The United Nations Office for the Coordination of Humanitarian Affairs (OCHA) said, in its August 17 report, that the U.N. relief partners in Afghanistan recorded at least 150 incidents in July alone. Ninety-five percent of these incidents have been “authored by De-facto Authority (DfA) and its Armed Forces” - meaning the Taliban government and military.
OCHA said these incidents involved instances of “arrests and detention of 7 staff, and destruction or damage to 8 facilities,” which led to the suspension of 56 aid programs in July.
The United Nations Assistance Mission in Afghanistan (UNAMA) detailed a rapid deterioration of the human rights situation in Afghanistan in its May-June report.
“On May 1, 2023, two Afghan female INGO [international non-governmental organization] staff were arrested by Taliban police for traveling without a mahram (male guardian), and on June 3, Taliban intelligence detained a midwife on her way to work and questioned her about her INGO employer; she was reportedly threatened with death and resigned from her position as a result.”
Such incidents are part of a pattern of actions inhibiting the ability of aid organizations to operate in Afghanistan, where an estimated 29.2 million people need humanitarian aid.
On December 24, 2022, the Taliban banned female aid workers from working in Afghanistan. The decree specified that any organization found employing women in Afghanistan would have its license revoked. This decree jeopardized the ability of aid organizations to use their labor force.
“The barring of women humanitarian staff continues to affect the reach of humanitarian assistance to women and children beneficiaries,” the OCHA report stated in August.

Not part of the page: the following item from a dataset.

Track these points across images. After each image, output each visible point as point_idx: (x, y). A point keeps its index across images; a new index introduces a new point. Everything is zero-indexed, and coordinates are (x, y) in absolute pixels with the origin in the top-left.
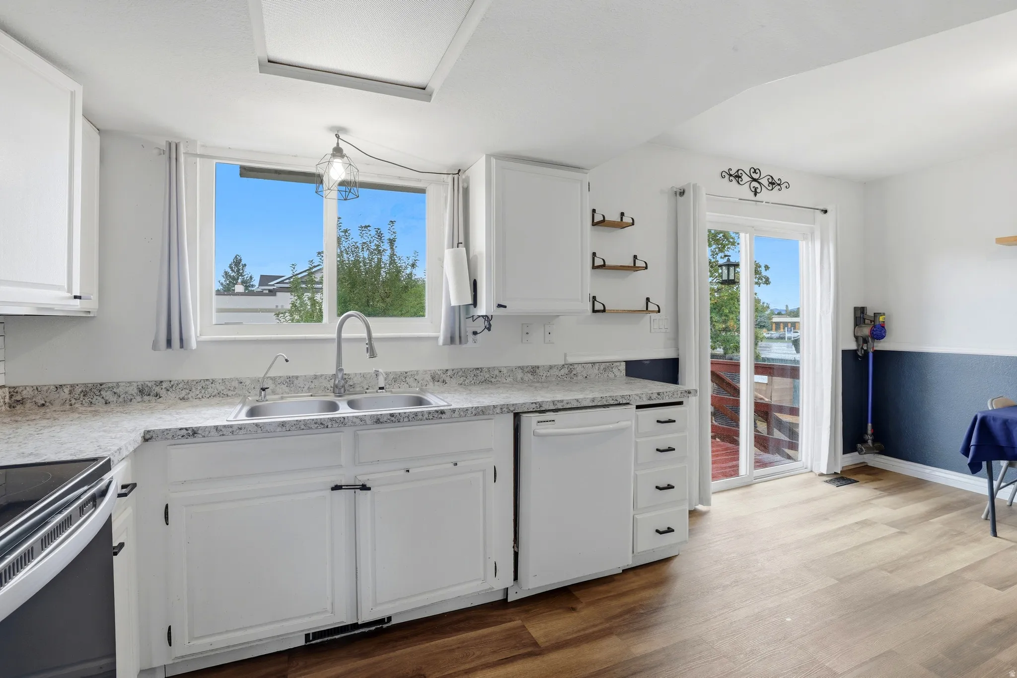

Echoing the United Nations, the U.S. government’s Special Inspector for Afghanistan Reconstruction (SIGAR) stated on July 30, in its most recent report to the U.S. Congress:
“This quarter, Taliban interference with NGO work escalated, leading to a steady decline in humanitarian access in 2023, with a 32% increase in incidents between January and May 2023 as compared to the same period in 2022.”
Such aid interference exacerbates the lack of funding to address Afghanistan’s humanitarian crisis.
The Security Council Report, a New York-based NGO focusing on the United Nations, says in its latest monthly forecast that “the 2023 Afghanistan Humanitarian Response Plan remains underfunded” and that “only 26.8 percent of the $3.2 billion required by the plan—an amount which was revised down from $4.6 billion in early June—has been received.”
It also says there is a divide in the U.N. Security Council over how to deal with Afghanistan. The United States, France and the United Kingdom, among others, argue that Afghanistan must be pressured to “adhere to international norms … particularly regarding its policies and practices that violate the rights of women and girls,” in return for international recognition and aid.
China and Russia think the international community should provide aid to Afghanistan without linking it to issues like human rights, and they “appear to prefer dialogue and engagement with the Taliban over increased pressure.”
The United Nations Entity for Gender Equality and the Empowerment of Women, also known as U.N. Women, reported in July that 18% of organizations conducting humanitarian work in Afghanistan now were “fully or partially operating with only men.”
In any case, with key Security Council members reportedly at odds over aid to Afghanistan, the Taliban aid interference which its spokesman falsely denies is happening will be that much more consequential to Afghans in need.